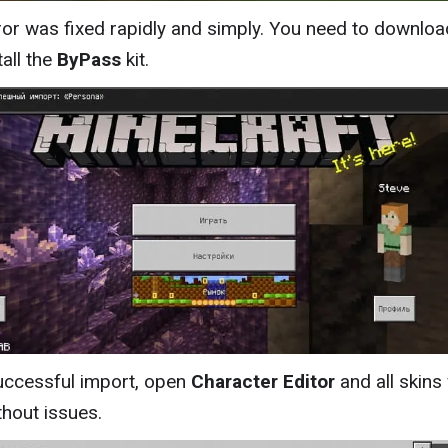
ror was fixed rapidly and simply. You need to downloa
tall the
ByPass
kit.
uccessful import, open
Character Editor
and all skins 
thout issues.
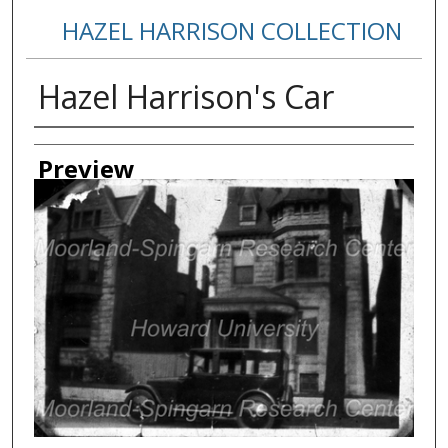
HAZEL HARRISON COLLECTION
Hazel Harrison's Car
Creator
Preview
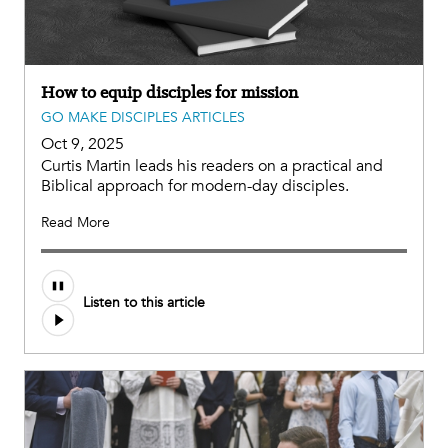
How to equip disciples for mission
GO MAKE DISCIPLES ARTICLES
Oct 9, 2025
Curtis Martin leads his readers on a practical and
Biblical approach for modern-day disciples.
Read More
Listen to this article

################

What to work on -
Look above for the line containing "Hazel Harrison's Car"; output that line and all lines after it through the last one exactly, without the pictures.

The completed task -
Hazel Harrison's Car
Creator
Preview
How to equip disciples for mission
GO MAKE DISCIPLES ARTICLES
Oct 9, 2025
Curtis Martin leads his readers on a practical and
Biblical approach for modern-day disciples.
Read More
Listen to this article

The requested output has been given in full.